Directions:
1. In the server authentication text, which NTLM version is attempted first when both NTLMv1 and NTLMv2 are enabled?
2. Continue the server authentication text from the point where it stops.

Server Authentication

The following urlcp settings control authentication information sent to the web server (e.g. for restricted-access pages):

  • authenticateservermutually (boolean)

    Whether to attempt to also mutually authenticate the server during a 401 Unauthorized authentication transaction. Experimental; may not be supported; may change or be dropped in future releases. Only supported in Negotiate authentication. Added in version 7.04. Default off.

  • authschemes [add|del|set] [$schemes ...]  

    Sets which authentication schemes to use. $schemes can be one or more of anonymous (i.e. none), FTP, Basic, file, Negotiate, NTLM, NTLMv1 or NTLMv2. (Authentication via SSL client certificates is handled at the SSL not HTTP level; see the sslcertificatefile setting, here.) NTLM is an alias for both NTLMv1 and NTLMv2 together. Returns previous list. The default is all of the above, except for NTLMv1 (and Negotiate, if not supported on current platform) . If the first value of the first argument is add, the given list will be added to the allowed list; if del, deleted from; if set, cleared and set (the default). Added in version 5.1. NTLMv2 support was added in version 5.01.1213917000 20080619; previously, NTLM meant NTLMv1 only, and the NTLMv1 and NTLMv2 settings did not exist. Negotiate was added in version 7.04, and is only supported under Linux 2.6 and later. Under Windows, Negotiate might be supported via <urlcp netmode sys>.

    If both NTLMv1 and NTLMv2 are enabled, NTLMv2 will be attempted first, then NTLMv1 if that fails. NTLMv2 is more secure than NTLMv1, and is supported by servers running Windows NT4 SP4 or later OSes. Note: Windows servers or domain controllers which have the Local Security policy Network security: LAN Manager authentication level set to "Send NTLMv2 response only/refuse LM & NTLM" (or the registry setting lmCompatibilityLevel set to 5) will only accept NTLMv2, and will thus require NTLMv2 to be enabled. With NTLMv2 disabled via <urlcp>, such servers will reject a <fetch> (even with proper credentials) with 401 Unauthorized or 500 Internal Server Error.

    Similarly, certain Samba implementations or configurations (as servers or domain controllers) may only understand NTLMv1, and may return 401 Unauthorized unless NTLMv1 is specifically enabled via this setting.

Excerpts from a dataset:
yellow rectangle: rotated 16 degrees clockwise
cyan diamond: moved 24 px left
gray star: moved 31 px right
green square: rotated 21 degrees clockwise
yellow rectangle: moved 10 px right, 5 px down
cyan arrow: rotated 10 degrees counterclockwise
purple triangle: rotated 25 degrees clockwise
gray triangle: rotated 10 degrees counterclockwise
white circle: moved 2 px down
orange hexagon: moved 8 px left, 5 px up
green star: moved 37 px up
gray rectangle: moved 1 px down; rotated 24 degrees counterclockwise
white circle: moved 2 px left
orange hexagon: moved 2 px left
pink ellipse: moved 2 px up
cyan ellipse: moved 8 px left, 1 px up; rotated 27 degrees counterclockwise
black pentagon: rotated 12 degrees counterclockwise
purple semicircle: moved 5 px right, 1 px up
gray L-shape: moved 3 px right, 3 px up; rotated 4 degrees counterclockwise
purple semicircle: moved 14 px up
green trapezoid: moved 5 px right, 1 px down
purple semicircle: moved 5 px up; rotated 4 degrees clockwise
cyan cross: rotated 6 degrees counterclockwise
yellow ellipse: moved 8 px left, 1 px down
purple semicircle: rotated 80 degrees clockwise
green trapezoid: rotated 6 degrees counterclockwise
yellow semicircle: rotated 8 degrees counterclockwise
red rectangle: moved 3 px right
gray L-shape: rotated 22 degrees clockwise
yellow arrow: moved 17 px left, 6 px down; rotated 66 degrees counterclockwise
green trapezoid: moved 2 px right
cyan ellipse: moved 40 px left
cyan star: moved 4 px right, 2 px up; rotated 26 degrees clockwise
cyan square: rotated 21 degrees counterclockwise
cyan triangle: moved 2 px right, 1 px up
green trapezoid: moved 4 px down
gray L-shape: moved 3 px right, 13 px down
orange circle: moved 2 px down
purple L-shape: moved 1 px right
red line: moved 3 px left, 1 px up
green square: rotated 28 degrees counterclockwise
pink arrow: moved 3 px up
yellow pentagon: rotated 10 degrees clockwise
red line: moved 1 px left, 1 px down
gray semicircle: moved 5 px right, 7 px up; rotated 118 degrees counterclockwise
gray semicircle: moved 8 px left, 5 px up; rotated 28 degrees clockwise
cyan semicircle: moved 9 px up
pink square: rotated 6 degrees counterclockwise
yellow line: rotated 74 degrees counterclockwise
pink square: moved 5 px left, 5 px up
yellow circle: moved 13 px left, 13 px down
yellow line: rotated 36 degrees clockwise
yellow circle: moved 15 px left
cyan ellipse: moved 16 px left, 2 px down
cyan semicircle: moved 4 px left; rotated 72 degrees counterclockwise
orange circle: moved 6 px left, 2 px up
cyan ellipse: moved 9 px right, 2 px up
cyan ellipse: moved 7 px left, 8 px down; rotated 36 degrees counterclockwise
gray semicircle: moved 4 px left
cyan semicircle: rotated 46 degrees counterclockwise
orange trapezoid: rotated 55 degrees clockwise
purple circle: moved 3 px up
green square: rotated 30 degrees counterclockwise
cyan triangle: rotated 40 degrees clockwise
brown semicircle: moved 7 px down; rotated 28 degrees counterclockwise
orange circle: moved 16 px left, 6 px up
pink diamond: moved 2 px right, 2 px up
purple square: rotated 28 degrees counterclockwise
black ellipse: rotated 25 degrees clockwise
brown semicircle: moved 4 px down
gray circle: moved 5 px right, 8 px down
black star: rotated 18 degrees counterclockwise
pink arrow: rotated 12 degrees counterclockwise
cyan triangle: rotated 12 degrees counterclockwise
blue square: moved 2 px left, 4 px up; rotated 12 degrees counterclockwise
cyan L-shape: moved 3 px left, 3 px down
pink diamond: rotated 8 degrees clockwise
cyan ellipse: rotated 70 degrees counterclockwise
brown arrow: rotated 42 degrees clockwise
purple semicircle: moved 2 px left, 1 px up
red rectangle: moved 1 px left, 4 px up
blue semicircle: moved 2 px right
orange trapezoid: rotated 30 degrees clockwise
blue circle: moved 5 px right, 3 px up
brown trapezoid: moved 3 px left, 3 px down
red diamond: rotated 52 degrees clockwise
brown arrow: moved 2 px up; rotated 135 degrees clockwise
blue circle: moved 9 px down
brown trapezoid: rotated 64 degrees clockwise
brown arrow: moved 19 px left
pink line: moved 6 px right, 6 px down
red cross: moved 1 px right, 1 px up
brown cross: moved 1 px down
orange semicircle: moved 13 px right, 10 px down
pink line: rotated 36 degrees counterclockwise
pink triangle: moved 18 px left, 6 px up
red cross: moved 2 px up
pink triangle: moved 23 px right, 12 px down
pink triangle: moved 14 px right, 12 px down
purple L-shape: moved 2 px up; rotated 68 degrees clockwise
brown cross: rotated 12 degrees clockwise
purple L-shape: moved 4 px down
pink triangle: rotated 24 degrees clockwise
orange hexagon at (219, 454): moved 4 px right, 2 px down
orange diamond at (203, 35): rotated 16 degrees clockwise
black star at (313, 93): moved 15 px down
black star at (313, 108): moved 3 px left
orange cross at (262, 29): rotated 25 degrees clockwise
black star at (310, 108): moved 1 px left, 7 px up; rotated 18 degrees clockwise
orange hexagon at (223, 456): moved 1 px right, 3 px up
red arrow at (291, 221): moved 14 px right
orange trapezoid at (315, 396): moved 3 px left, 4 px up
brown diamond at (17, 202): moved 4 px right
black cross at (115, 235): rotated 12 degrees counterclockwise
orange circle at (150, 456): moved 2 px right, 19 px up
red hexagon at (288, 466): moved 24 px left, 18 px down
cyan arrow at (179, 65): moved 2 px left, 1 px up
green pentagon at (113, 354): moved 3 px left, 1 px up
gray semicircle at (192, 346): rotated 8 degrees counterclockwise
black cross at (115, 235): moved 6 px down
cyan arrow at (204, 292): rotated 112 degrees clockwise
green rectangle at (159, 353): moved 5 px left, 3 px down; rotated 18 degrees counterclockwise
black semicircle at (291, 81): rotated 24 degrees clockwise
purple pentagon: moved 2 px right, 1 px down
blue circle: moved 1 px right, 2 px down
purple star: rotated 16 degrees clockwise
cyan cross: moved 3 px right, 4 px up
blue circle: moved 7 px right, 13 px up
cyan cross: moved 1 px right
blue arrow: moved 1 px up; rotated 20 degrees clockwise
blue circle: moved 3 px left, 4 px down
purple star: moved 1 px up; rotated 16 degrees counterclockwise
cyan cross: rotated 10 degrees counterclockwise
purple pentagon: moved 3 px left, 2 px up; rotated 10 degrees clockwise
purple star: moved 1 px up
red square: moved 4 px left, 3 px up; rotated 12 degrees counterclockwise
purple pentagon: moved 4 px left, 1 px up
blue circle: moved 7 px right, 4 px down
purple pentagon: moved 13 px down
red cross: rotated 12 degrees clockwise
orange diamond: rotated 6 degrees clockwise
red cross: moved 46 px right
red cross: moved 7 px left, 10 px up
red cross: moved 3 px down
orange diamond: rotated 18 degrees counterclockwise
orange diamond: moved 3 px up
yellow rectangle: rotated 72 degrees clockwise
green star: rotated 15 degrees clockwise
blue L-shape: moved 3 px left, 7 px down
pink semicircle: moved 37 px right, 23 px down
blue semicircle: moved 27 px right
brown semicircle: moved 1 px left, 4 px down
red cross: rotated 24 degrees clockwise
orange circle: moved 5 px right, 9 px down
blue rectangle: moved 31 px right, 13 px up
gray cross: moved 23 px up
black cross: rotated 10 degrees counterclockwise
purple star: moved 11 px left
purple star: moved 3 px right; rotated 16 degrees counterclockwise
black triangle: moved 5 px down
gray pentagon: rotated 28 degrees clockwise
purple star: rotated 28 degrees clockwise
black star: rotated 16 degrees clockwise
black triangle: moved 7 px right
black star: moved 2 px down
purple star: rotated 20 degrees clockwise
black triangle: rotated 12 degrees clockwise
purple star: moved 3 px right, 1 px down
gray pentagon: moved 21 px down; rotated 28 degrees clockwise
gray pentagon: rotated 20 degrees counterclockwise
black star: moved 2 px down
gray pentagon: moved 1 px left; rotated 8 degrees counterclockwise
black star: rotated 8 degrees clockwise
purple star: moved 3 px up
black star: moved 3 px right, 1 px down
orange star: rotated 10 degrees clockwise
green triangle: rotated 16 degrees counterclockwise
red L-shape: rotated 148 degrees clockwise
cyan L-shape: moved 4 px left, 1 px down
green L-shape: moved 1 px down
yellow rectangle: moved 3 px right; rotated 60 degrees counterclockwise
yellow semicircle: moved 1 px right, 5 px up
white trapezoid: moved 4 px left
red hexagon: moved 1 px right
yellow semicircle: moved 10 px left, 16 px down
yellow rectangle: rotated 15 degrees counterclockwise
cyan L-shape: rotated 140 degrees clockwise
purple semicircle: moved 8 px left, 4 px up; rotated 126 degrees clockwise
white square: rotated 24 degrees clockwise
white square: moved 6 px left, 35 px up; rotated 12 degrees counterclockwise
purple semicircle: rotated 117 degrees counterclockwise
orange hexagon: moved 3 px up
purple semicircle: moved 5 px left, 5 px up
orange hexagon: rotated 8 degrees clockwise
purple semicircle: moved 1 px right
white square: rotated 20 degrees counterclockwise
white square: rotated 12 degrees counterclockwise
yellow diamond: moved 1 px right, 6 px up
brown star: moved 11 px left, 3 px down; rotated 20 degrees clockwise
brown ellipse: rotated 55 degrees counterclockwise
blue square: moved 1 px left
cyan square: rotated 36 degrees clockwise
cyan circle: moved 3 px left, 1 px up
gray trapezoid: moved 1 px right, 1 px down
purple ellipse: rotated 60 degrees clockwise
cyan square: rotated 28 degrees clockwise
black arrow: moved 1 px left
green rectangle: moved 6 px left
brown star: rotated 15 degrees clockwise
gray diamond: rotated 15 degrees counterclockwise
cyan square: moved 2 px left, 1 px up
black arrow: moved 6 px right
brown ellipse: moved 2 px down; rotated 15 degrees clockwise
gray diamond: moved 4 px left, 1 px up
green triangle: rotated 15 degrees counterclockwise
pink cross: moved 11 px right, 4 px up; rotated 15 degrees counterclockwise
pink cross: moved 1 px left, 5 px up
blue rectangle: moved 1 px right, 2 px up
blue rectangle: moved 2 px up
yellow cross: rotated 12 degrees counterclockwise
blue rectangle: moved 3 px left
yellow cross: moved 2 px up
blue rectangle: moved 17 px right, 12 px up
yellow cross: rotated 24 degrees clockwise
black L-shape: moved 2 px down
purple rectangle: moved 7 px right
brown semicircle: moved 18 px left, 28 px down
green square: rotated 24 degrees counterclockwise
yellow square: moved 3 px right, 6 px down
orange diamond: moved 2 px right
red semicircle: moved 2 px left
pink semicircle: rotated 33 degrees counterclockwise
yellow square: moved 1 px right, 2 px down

Activity answers:
1. NTLMv2 is attempted first.

2.
  • ntlm128bitencryption (string or integer) Sets whether to negotiate 128-bit encryption during NTLM session security, for NTLMv1 and NTLMv2 authentication. The value is one of:

    • ignore Do not request or do 128-bit encryption

    • accept Do not request 128-bit encryption, but accept if peer offers

    • request Request 128-bit encryption, but optionally

    • require Request 128-bit encryption, and fail with error if peer refuses to do 128-bit

    Returns previous setting, as an integer 0-15 (bits 0-1 apply to NTLMv1, bits 2-3 apply to NTLMv2). Added in version 5.01.1222370000 20080925. Note that only flag negotiation is currently supported, as full NTLM session security is not used in NTLM over HTTP. The default is ignore.

  • ntlmntlmv2sessionsecurity (string or integer) Sets whether to negotiate NTLMv2 session security during NTLMv1 and NTLMv2 authentication. Same values accepted and returned as for ntlm128bitencryption. Added in version 5.01.1222370000 20080925.

    Enabling NTLMv2 session security can prevent a 500 Internal Server Error response when accessing Windows servers whose Local Security policy for Network security: Minimum session security for NTLM SSP based (including secure RPC) servers is set to include "Require NTLMv2 session security". Thus, the default for this setting is request.

  • ntlmsealing (string or integer) Sets whether to negotiate NTLM sealing (message confidentiality) during NTLMv1 and NTLMv2 authentication. Same values accepted and returned as for ntlm128bitencryption. Added in version 5.01.1222370000 20080925. Note that only flag negotiation is currently supported, as NTLM sealing is not used in NTLM over HTTP. The default is ignore.

  • ntlmsigning (string or integer) Sets whether to negotiate NTLM signing (message integrity) during NTLMv1 and NTLMv2 authentication. Same values accepted and returned as for ntlm128bitencryption. Added in version 5.01.1222370000 20080925. Note that only flag negotiation is currently supported, as NTLM signing is not used in NTLM over HTTP. The default is ignore.

  • ntlmv1128bitencryption (string or integer) ntlmv1ntlmv2sessionsecurity (string or integer) ntlmv1sealing (string or integer) ntlmv1signing (string or integer) Same as ntlm... settings, but only affecting NTLMv1 transactions, not NTLMv2. Return value is previous setting, as integer 0-7. Added in version 5.01.1222370000 20080925.

  • ntlmv2128bitencryption (string or integer) ntlmv2ntlmv2sessionsecurity (string or integer) ntlmv2sealing (string or integer) ntlmv2signing (string or integer) Same as ntlm... settings, but only affecting NTLMv2 transactions, not NTLMv1. Return value is previous setting, as integer 0-7. Added in version 5.01.1222370000 20080925.

  • pass (string) Sets the password to use when accessing documents. The default is "user@host" for FTP, none for other protocols.

  • proxypass (string) Sets the proxy password to use when accessing documents via a proxy. The default is none. Added in version 4.01.1031169922 20020904.

  • proxyuser (string) Sets the proxy user to use when accessing documents via a proxy (the Proxy-Authorization: Basic header). The default is none. Added in version 4.01.1031169922 20020904.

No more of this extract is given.